Repeated DNA sequence

Question

The problem is to find out all the sequences of length k in a given DNA sequence which occur more than once. I found a approach of using a rolling hash function, where for each sequence of length k, hash is computed and is stored in a map. To check if the current sequence is a repetition, we compute it's hash and check if the hash already exist in the hash map. If yes, then we include this sequence in our result, otherwise add it to the hash map.

Rolling hash here means, when moving on to the next sequence by sliding the window by one, we use the hash of previous sequence in a way that we remove the contribution of the first character of previous sequence and add the contribution of the newly added char i.e. the last character of the new sequence.

Input: AAAAACCCCCAAAAACCCCCCAAAAAGGGTTT
and k=10
Answer: {AAAAACCCCC, CCCCCAAAAA}

This algorithm looks perfect, but I can't go about making a perfect hash function so that collisions are avoided. It would be a great help if somebody can explain how to make a perfect hash under any circumstance and most importantly in this case.

Answer 1

This is actually a research problem.

Let's come to terms with some facts Input = N, Input length = |N|

1. You have to move a size k, here k=10, sliding window over the input. Therefore you must live with O(|N|) or more.
2. Your rolling hash is a form of locality sensitive deterministic hashing, the downside of deterministic hashing is the benefit of hashing is greatly diminished as the more often you encounter similar strings the harder it will be to hash
3. The longer your input the less effective hashing will be

Given these facts "rolling hashes" will soon fail. You cannot design a rolling hash that will even work for 1/10th of a chromosome.

SO what alternatives do you have?

1. Bloom Filters. They are much more robust than simple hashing. The downside is sometimes they have a false positives. But this can be mitigated by using several filters.
2. Cuckoo Hashes similar to bloom filters, but use less memory and have locality sensitive "hashing" and worst case constant lookup time
3. Just stick every suffix in a suffix trie. Once this is done, just output every string at depth 10 that also has atleast 2 children with one of the children being a leaf.
4. Improve on the suffix trie with a suffix tree. Lookup is not as straightforward but memory consumption is less.
5. My favorite the FM-Index. In my opinion the cleanest solution uses the Burrows Wheeler Transform. This technique is also used in industryu tools like Bowtie and BWA

Answer 2

Heads-up: This is not a general solution, but a good trick that you can use when k is not large.

The trick is to encrypt the sequence into an integer by bit manipulation.

If your input k is relatively small, let's say around 10. Then you can encrypt your DNA sequence in an int via bit manipulation. Since for each character in the sequence, there are only 4 possibilities, A, C, G, T. You can simply make your own mapping which uses 2 bits to represent a letter.

For example: 00 -> A, 01 -> C, 10 -> G, 11 -> T.

In this way, if k is 10, you won't need a string with 10 characters as hash key. Instead, you can only use 20 bits in an integer to represent the previous key string.

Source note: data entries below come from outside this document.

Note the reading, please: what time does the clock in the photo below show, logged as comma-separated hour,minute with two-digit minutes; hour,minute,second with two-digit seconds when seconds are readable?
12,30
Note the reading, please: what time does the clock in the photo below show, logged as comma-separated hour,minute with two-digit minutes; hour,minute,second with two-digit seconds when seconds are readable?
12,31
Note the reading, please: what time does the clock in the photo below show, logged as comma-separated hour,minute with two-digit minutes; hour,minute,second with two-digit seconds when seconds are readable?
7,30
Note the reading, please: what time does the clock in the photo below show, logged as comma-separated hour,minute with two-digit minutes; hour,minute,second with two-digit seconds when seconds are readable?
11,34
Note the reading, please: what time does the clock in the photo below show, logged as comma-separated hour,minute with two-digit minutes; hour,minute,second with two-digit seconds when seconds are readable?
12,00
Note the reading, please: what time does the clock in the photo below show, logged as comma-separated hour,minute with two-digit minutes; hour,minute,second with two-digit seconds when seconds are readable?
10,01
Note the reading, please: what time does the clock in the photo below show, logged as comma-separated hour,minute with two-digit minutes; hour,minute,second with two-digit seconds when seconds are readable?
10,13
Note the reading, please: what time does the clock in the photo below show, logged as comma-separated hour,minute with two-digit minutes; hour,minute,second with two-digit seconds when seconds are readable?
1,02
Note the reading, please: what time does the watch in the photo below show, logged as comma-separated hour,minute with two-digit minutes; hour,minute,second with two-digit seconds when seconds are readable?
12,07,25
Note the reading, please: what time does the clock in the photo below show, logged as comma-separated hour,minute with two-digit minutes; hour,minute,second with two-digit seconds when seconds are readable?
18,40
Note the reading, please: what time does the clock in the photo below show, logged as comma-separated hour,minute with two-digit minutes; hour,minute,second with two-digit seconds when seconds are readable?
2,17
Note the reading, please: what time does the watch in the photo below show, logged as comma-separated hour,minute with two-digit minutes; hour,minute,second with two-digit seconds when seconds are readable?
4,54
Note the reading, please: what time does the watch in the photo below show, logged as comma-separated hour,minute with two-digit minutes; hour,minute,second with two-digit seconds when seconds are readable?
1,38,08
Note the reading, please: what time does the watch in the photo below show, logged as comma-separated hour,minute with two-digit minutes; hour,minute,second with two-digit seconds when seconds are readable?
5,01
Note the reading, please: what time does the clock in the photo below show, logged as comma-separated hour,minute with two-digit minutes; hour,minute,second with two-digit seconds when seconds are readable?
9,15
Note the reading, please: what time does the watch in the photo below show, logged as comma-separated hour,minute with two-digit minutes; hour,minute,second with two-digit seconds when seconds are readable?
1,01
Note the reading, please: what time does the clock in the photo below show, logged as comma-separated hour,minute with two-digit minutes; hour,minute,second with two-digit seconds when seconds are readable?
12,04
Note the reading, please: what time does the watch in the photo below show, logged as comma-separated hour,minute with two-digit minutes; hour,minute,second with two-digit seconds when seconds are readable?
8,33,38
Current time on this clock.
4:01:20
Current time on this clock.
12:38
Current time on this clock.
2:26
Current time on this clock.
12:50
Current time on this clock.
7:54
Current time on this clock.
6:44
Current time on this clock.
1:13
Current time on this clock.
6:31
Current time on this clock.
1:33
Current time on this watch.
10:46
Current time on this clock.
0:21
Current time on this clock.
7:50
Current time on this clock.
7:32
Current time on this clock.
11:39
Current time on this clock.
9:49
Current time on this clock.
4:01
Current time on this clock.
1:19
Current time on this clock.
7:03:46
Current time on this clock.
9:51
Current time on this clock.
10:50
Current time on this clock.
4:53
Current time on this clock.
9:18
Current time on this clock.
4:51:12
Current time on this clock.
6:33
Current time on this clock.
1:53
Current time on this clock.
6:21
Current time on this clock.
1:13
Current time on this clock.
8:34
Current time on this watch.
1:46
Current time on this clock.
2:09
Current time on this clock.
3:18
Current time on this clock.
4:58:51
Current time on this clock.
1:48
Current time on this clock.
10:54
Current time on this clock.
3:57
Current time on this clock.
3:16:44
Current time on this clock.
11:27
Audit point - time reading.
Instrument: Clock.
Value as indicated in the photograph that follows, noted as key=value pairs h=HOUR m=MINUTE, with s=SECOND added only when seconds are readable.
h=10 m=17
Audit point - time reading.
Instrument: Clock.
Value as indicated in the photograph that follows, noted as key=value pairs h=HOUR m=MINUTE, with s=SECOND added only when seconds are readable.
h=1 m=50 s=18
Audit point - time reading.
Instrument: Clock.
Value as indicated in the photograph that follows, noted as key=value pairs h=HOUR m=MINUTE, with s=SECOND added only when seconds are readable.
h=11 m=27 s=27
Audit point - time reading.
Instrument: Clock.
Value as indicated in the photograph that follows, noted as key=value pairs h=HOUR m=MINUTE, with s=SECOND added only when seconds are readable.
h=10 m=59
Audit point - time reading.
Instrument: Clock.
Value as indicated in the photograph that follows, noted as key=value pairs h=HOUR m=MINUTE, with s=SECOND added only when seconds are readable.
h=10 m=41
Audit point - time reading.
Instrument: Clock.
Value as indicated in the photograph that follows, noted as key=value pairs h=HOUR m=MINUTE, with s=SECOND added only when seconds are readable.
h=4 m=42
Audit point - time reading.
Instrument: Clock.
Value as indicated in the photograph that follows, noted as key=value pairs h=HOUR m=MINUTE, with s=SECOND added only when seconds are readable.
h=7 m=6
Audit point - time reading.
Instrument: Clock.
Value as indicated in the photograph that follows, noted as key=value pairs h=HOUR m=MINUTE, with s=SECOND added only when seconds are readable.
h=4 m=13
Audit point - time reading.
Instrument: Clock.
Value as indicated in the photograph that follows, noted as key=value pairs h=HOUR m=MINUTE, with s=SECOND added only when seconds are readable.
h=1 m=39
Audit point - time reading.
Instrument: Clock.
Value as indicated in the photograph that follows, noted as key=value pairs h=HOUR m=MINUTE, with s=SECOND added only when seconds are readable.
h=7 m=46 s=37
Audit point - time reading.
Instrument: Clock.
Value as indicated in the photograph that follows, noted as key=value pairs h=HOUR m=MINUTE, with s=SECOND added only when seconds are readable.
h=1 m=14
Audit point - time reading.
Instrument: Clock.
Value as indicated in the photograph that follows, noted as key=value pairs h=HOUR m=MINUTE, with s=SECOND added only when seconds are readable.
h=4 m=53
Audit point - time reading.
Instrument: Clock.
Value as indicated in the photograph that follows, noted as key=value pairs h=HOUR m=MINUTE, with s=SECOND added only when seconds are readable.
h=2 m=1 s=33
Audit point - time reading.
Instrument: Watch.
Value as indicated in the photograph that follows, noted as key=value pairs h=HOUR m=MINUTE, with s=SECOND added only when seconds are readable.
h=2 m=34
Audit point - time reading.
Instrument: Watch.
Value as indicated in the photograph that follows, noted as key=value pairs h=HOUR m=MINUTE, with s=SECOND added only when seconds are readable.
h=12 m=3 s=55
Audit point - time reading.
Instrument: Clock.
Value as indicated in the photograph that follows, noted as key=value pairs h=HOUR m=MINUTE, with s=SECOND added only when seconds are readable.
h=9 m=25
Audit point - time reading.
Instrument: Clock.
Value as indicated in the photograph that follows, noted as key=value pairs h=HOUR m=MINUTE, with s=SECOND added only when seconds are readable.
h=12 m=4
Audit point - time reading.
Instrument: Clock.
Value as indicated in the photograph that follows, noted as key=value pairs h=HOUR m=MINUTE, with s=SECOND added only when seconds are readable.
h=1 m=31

Then when you do your rolling hash, you left shift the integer that stores your previous sequence for 2 bits, then use any bit operations like |= to set the last two bits with your new character. And remember to clear the 2 left most bits that you just shifted, meaning you are removing them from your sliding window.

By doing this, a string could be stored in an integer, and using that integer as hash key might be nicer and cheaper in terms of the complexity of the hash function computation. If your input length k is slightly longer than 16, you may be able to use a long value. Otherwise, you might be able to use a bitset or a bitarray. But to hash them becomes another issue.

Therefore, I'd say this solution is a nice attempt for this problem when the sequence length is relatively small, i.e. can be stored in a single integer or long integer.

Answer 3

You can build the suffix array and the LCP array. Iterate through the LCP array, every time you see a value greater or equal to k, report the string referred to by that position (using the suffix array to determine where the substring comes from).

After you report a substring because the LCP was greater or equal to k, ignore all following values until reaching one that is less than k (this avoids reporting repeated values).

The construction of both, the suffix array and the LCP, can be done in linear time. So overall the solution is linear with respect to the size of the input plus output.

Answer 4

What you could do is use Chinese Remainder Theorem and pick several large prime moduli. If you recall, CRT means that a system of congruences with coprime moduli has a unique solution mod the product of all your moduli. So if you have three moduli 10^6+3, 10^6+33, and 10^6+37, then in effect you have a modulus of size 10^18 more or less. With a sufficiently large modulus, you can more or less disregard the idea of a collision happening at all---as my instructor so beautifully put it, it's more likely that your computer will spontaneously catch fire than a collision to happen, since you can drive that collision probability to be as arbitrarily small as you like.